The Scottish Parliament legislated in this area in 2020. Scottish prisoners ordinarily be resident in Scotland serving a sentence less than 12-months are now eligible to vote in Scottish Parliament, local and national park elections.

The Senedd Cymru has not yet reformed prisoner voting rights for devolved elections in Wales, but has said it will continue to consider it as a longer-term priority.


The challenge

In 2001 the ban was challenged by three convicted prisoners. The domestic courts rejected the challenge and one of the prisoners, John Hirst, then took his case to the ECtHR.
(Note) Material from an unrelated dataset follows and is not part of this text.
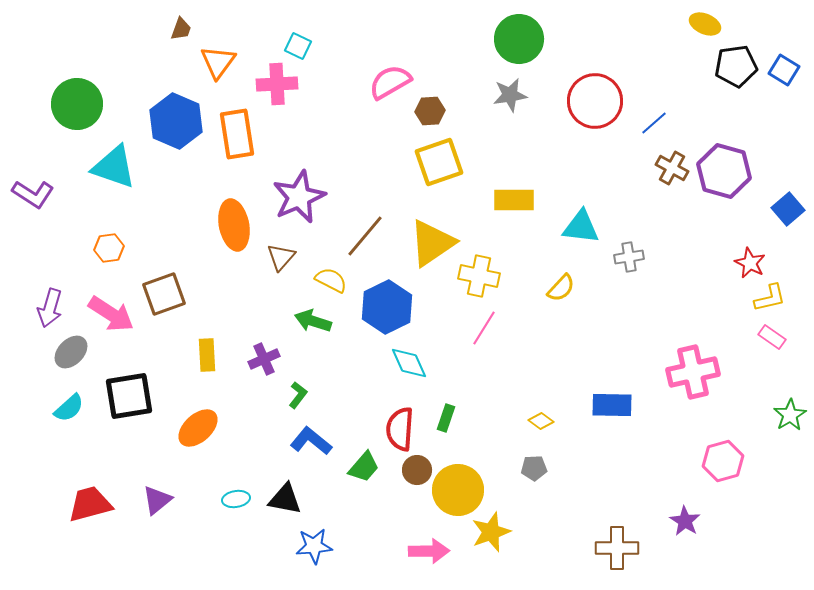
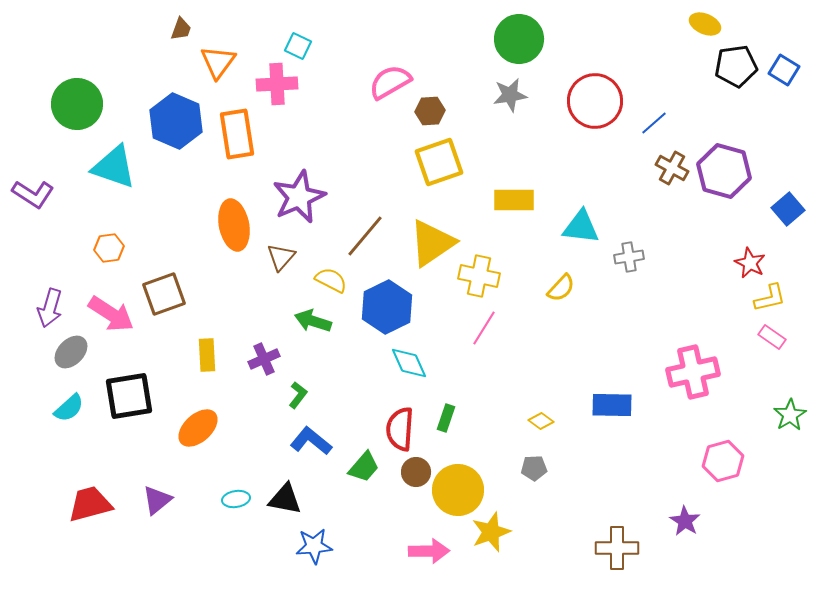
brown circle at (417, 470): moved 1 px left, 2 px down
On 6 October 2005, in the case of Hirst v United Kingdom (No 2), the ECtHR ruled that the UK’s ban on all serving prisoners from voting contravenes Article 3 of Protocol No 1 of the European Convention on Human Rights (ECHR), which provides that signatory states should “hold free elections … under conditions which will ensure the free expression of the opinion of the people”.
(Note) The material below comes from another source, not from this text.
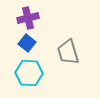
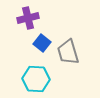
blue square: moved 15 px right
cyan hexagon: moved 7 px right, 6 px down
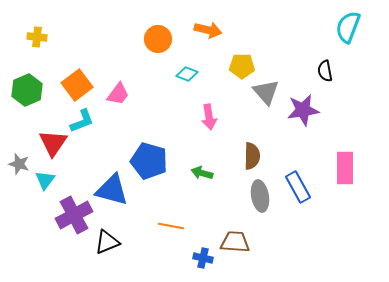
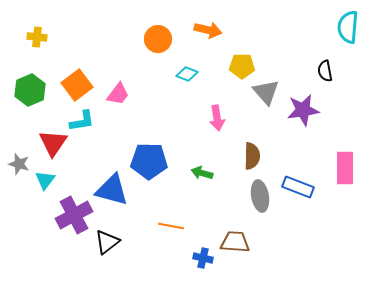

The central element to the ECtHR ruling was that the UK’s blanket ban on prisoner voting was indiscriminate and disproportionate.

The debate

The Hirst (No 2) judgment set off a political debate. This debate has largely focused on the constitutional issues raised by the judgment, in particular: the UK’s relationship with the ECtHR; reform of the Human Rights Act 1998; and the importance of parliamentary sovereignty.

Hirst (No 2) is regarded by some as an example of the ECtHR overstepping its proper role and encroaching upon Parliament’s legislative authority. The judgment has also been criticised by some as an example of the misuse of human rights, in the sense that the ECtHR’s interpretation of Article 3 of Protocol No 1 went beyond the drafters’ intentions.

The 2005 Labour Government considered the ban on prisoners voting was appropriate but was conscious of the need to meet its obligations under international law to rectify the contravention of Article 3. In the 2005 Parliament, the Labour Government issued two consultations, one in 2006 and one in 2009. It did not bring forward final proposals before the 2010 General Election.

In 2012, the Coalition Government of 2010-15 published a draft Bill which gave three options for the right to vote in UK Westminster Parliamentary and European Parliament elections: the status quo – an outright ban; a ban for prisoners sentenced to 4 years or more; or a ban for prisoners sentenced to more than 6 months.

In 2013, a Joint Committee scrutinising the Bill recommended that all prisoners serving sentences of 12 months or less should be entitled to vote in all UK parliamentary, local and European elections. The Government did not formally respond, and these proposals were not taken forward.

The Conservative Government’s Queen’s Speech in May 2015 did not refer to any plans to change the existing legislative position, and David Cameron subsequently implied that the blanket ban on prisoners’ voting rights would not be changed while he remained Prime Minister.

In December 2015, Michael Gove indicated that the Government would, in 2016, produce a substantive response to the 2013 report by the Joint Committee on the draft Voting Eligibility (Prisoners) Bill, after the publication of the consultation on reform of the Human Rights Act 1998. Neither a response to the Committee nor a consultation on the Human Rights Act 1998 was published.

The solution

Following further calls from the Council of Europe’s Committee of Ministers to resolve the impasse, the then Secretary of State for Justice, David Lidington, published proposals in November 2017. These proposals were more limited in scope than those included in previous proposals. The main change proposed was to make administrative changes which allowed prisoners released on temporary licence to vote. In December 2017 the Council of Europe welcomed the proposals, agreeing to them as an acceptable compromise that would address the issues raised by Hirst (No 2).

The Government intended to implement the proposed changes by the end of 2018. It agreed to report back to the Council of Europe’s Committee of Ministers by September 2018. The Council of Europe confirmed that the case was closed at its meeting of September 2018.